Instructions for the task:
Reproduce everything from the start of the records down to the line containing "right hip: (783, 577, 11)", both ends included, but leave out the pictures. In the keypoint values (the x, y, and depth numbers), multiply every number by 0.4 and round to a whole number, with halves rounded up. Keep all other text and numbers unchanged.
Supplied records Block Start
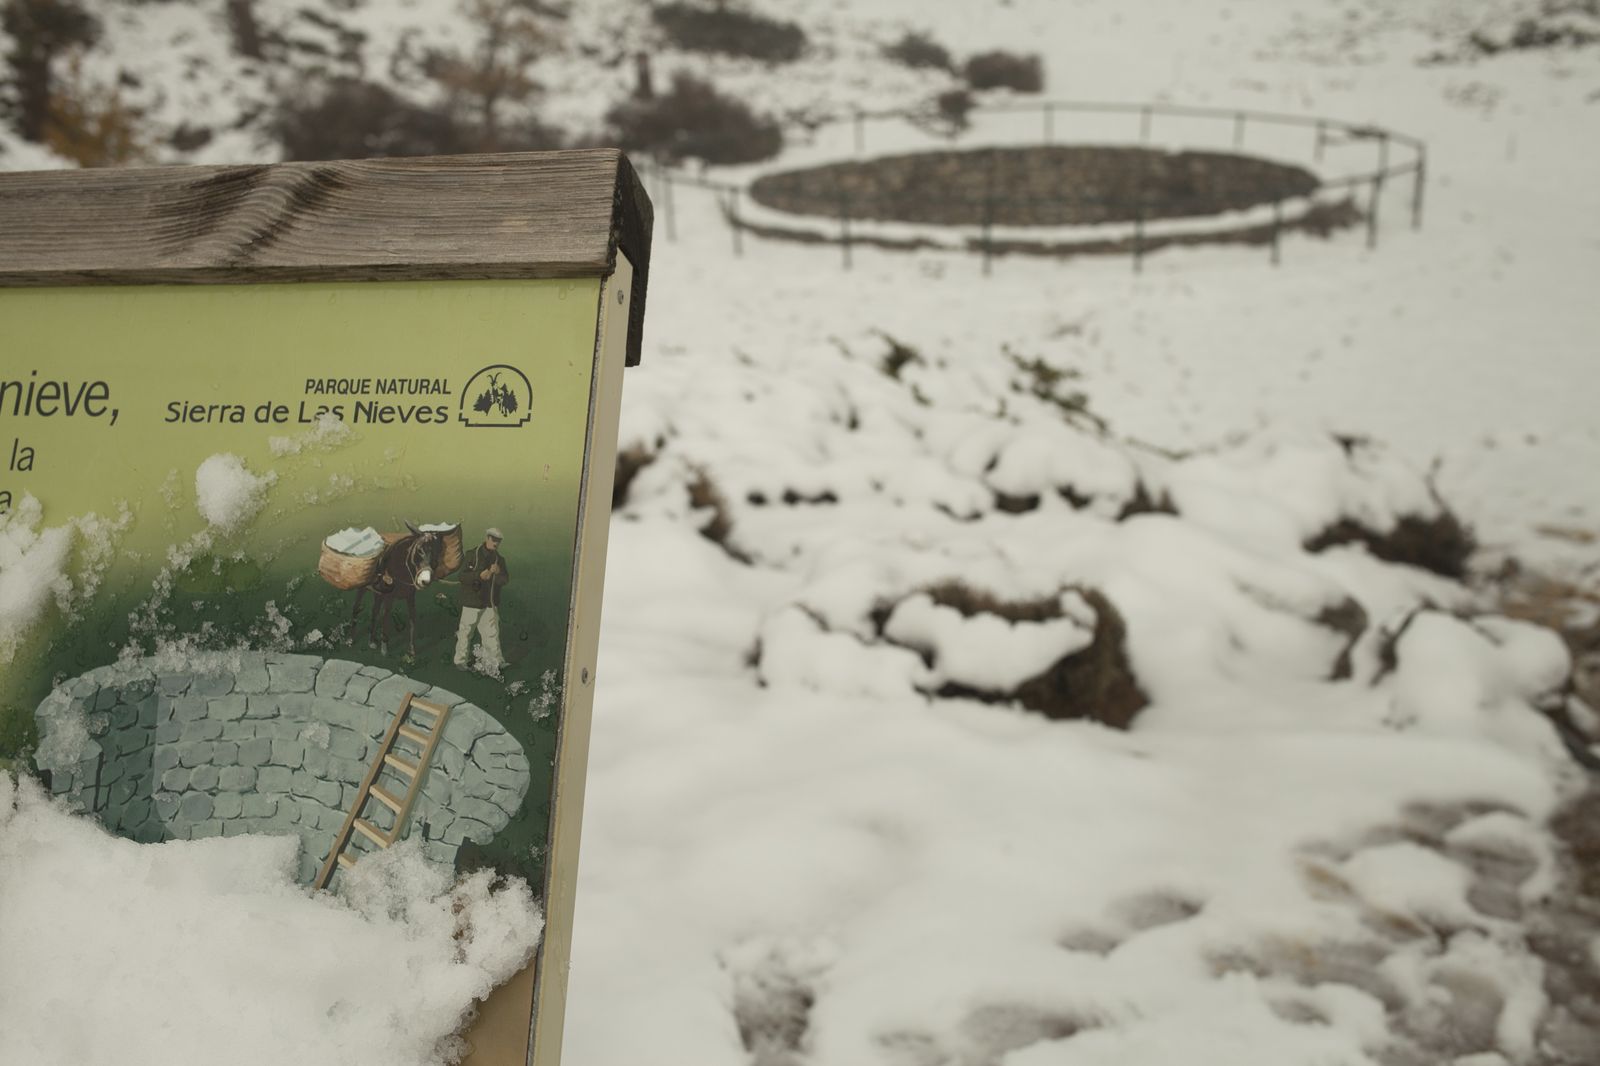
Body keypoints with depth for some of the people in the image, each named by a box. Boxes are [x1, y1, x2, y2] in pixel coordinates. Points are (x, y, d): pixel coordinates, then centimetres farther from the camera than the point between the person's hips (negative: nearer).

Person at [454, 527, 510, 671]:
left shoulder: (499, 559, 6)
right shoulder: (472, 555, -8)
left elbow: (505, 580, 3)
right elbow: (462, 576, -12)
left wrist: (498, 573, -19)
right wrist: (479, 576, -27)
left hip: (490, 603, 4)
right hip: (472, 601, -4)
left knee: (492, 633, 3)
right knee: (466, 632, 7)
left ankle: (495, 661, 8)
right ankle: (461, 660, 20)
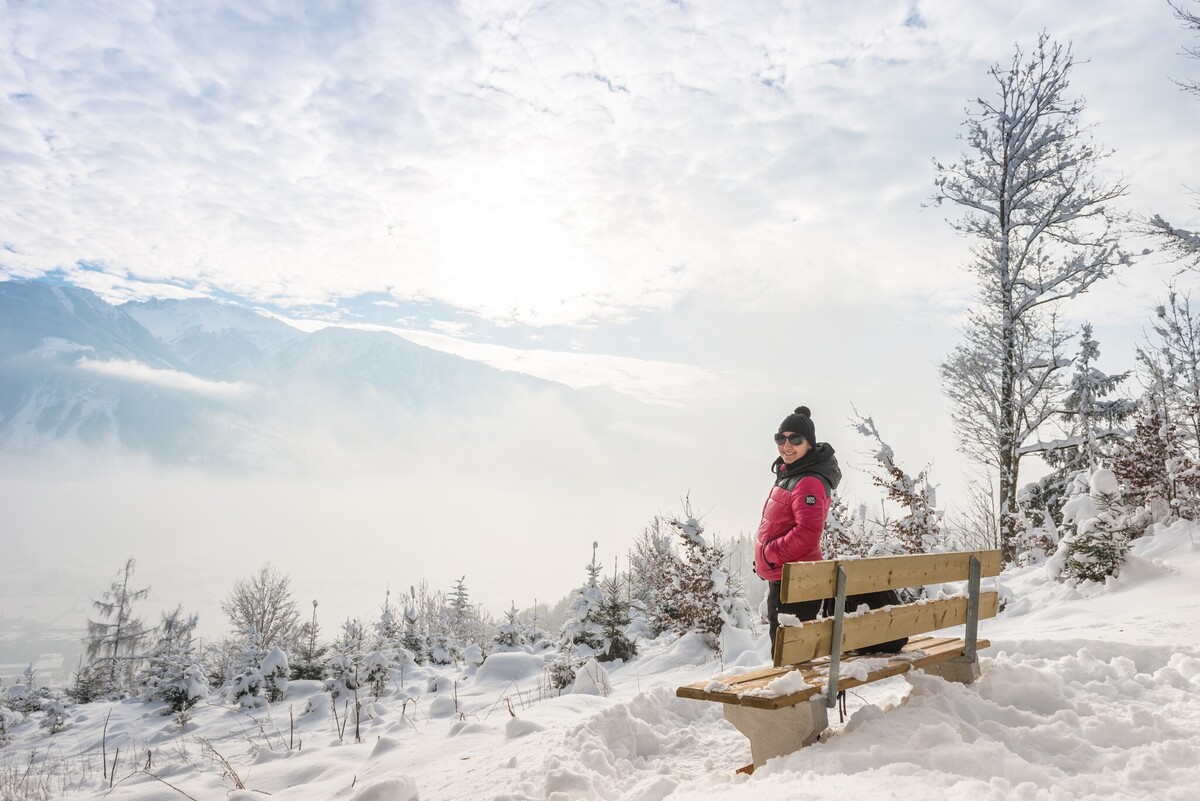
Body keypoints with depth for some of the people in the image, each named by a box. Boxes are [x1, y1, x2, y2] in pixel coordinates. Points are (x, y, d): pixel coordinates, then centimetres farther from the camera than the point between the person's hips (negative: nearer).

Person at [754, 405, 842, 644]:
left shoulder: (808, 482, -19)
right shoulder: (791, 473, 12)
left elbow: (808, 533, -29)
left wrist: (769, 553, -19)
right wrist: (769, 555, 14)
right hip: (783, 577, 11)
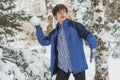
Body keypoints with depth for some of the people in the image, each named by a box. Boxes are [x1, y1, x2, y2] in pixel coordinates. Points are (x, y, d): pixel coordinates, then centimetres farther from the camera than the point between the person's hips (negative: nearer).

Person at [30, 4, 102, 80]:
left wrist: (93, 50, -28)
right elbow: (43, 41, 24)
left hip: (77, 65, -4)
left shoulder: (75, 26, -3)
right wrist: (38, 27, 15)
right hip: (62, 66, 4)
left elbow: (88, 36, -12)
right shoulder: (55, 32, 12)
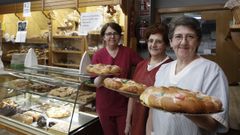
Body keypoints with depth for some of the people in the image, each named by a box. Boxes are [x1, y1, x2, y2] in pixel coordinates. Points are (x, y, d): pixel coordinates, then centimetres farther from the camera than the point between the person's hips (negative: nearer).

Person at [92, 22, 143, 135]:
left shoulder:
Supplied records Block End
Response box:
Body keypoints with depth for some of the people in the image, each named by a box. Boxes are [x1, y1, x2, y2] in pixel coordinates. Points are (x, y, d): pixel coordinates, then centimetres farther from the camera than the point between the person's hips (negative: nearer).

Person at [454, 527, 510, 671]:
left shoulder: (200, 224, 2)
right shoulder: (189, 222, -3)
left elbow: (202, 232, 1)
right elbow: (185, 230, -5)
left wrist: (199, 229, -8)
right wrist: (192, 230, -11)
left hip: (196, 241, 2)
right hip: (189, 240, -2)
left knee: (197, 253, 1)
right knee: (186, 253, 3)
left ankle: (198, 264, 3)
right ankle: (184, 264, 8)
Body keypoints with depth for some of the people in the image, each named by a box. Boxes are [x1, y1, x2, y2] in pixel coordinates. Points are (x, y, d): pixel coordinates, then centimetres farther from the camera than the point between the person's hips (negative: nearer).

Person at [754, 405, 842, 644]:
left shoulder: (323, 193, -8)
right shoulder: (316, 189, 5)
left elbow: (323, 213, -12)
left wrist: (308, 221, -8)
right wrist: (308, 222, 6)
right hip: (313, 231, 4)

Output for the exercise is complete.